Here’s an unconventional truth to consider: The U.S. doesn’t need a national energy policy. The nation has a perfectly good “policy” embedded in the Founding Fathers’ dual concepts of a free market and private ownership of property. That combination of ideals— unique to the U.S.—may change the world in the best way possible, by setting a praiseworthy example for other countries to follow. Consider what might have happened if seven years ago someone had assembled the greatest experts on energy and assigned them the task to create a U.S. energy policy. Do you think they would have come up with the unconventional oil and natural gas solution known as the U.S. shale revolution?

Mercedes Binz

Ron Binz, the Obama Administration’s former nominee to become chairman of the Federal Energy Regulatory Commission (FERC), is a firm believer that a handful of experts are smarter than the collective, individual decisions of an entire society.

He often complained that the U.S. lacked a national energy policy. Ron earned the nickname “Mercedes Binz” for his penchant for German-style command and control over all things related to energy.

By any measure, the German national energy policy is broken. Some Germans describe their electricity supply as a luxury good as they pay the highest electricity rates in Europe.

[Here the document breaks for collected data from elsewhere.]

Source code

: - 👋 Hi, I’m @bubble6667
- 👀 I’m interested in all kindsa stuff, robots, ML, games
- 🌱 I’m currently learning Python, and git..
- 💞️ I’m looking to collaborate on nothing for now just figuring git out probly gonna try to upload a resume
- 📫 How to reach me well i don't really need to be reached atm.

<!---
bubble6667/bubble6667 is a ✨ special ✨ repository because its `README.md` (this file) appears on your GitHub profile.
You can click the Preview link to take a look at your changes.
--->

Is the rejection of Mercedes Binz a sign that our elected officials now understand what our Founding Fathers knew 240 years ago? Do they realize that a free market is more economically valuable than the theoretical insight of a regulator-turned-legislator? Here’s some math to consider: The U.S. is on pace to surpass Russia as the world’s top energy producer sometime this year.

That statistic is quite a convenient reality with far-reaching global implications. However, some governments consider the U.S. shale revolution disruptive technology. That attitude is prevalent among foreign gas producers such as Gazprom, which is Russian President Vladimir Putin's cash cow.

To Russia and Gazprom, energy is a financial weapon, a tool for extracting what they want from neighboring countries. In this past decade, Gazprom, the world’s largest gas producer, has interrupted gas supply to Europe more than 100 times.

Russia tipped its monopoly hand five years ago in Tehran when it formed a gas cartel with Iran and Qatar. Apparently, Iran and Qatar endorsed Russia’s timing for contract renegotiating, typically executed in the dead of winter. They must have hoped to apply that timing and leverage to international liquefied natural gas (LNG) markets as well.

However, that gas cartel wasn’t counting on the U.S. shale gale that virtually blew across the Atlantic Ocean, with pricing that is far more comfortable than Russian gas prices in those sub-zero northern European winters.

Much of the decline in Gazprom’s value is attributable to competitively priced international LNG supplies finding their way to European ports. Clearly, competition is a good thing for European consumers, but not necessarily for Gazprom. Gazprom’s value has fallen from a $389 billion market cap in 2008 to $83 billion today.

Super abundance

Here’s a second unconventional truth: The shale gas revolution has created a super-abundance of gas in the U.S. that undermines all sustainability models. Those models that have been force-fed to the world for the past four decades are predicated on the assertion that there are too many people and not enough resources.

Drilling sideways through source rock may have forever changed the scarce-resource side of their sustainability argument. In an effort to sustain their unsustainability discourse, they will have to create reasons to oppose fracing, the game-changer for U.S. production.

The U.S. State Department has undoubtedly heard whispers of concern from our Middle Eastern friends about the implications of the U.S. shale revolution. Apparently, folks on the other side of the globe worry that the concept of mutual need disappears in the new world of U.S. energy independence.

U.S. exceptionalism

The common thread through these unconventional truths is lost on most policy makers. That common thread is directly related to private ownership of property, specifically private mineral rights that are unique to the U.S. thanks to our Founding Fathers’ foresight. They saw the value in letting individuals determine what to do with their land.

Anyone with a 10-minute understanding of recent U.S. energy history knows that thousands of individual private-property owners made the shale revolution possible when they chose to lease their lands to entrepreneurs.

And the final unconventional truth? The shale gas revolution could not have happened in any other country with the same depth, breadth and speed.

You see, Mr. Putin, the U.S. is exceptional and unique. We live by example not by words. We willingly provide the intellectual capital and means to produce super-abundant energy.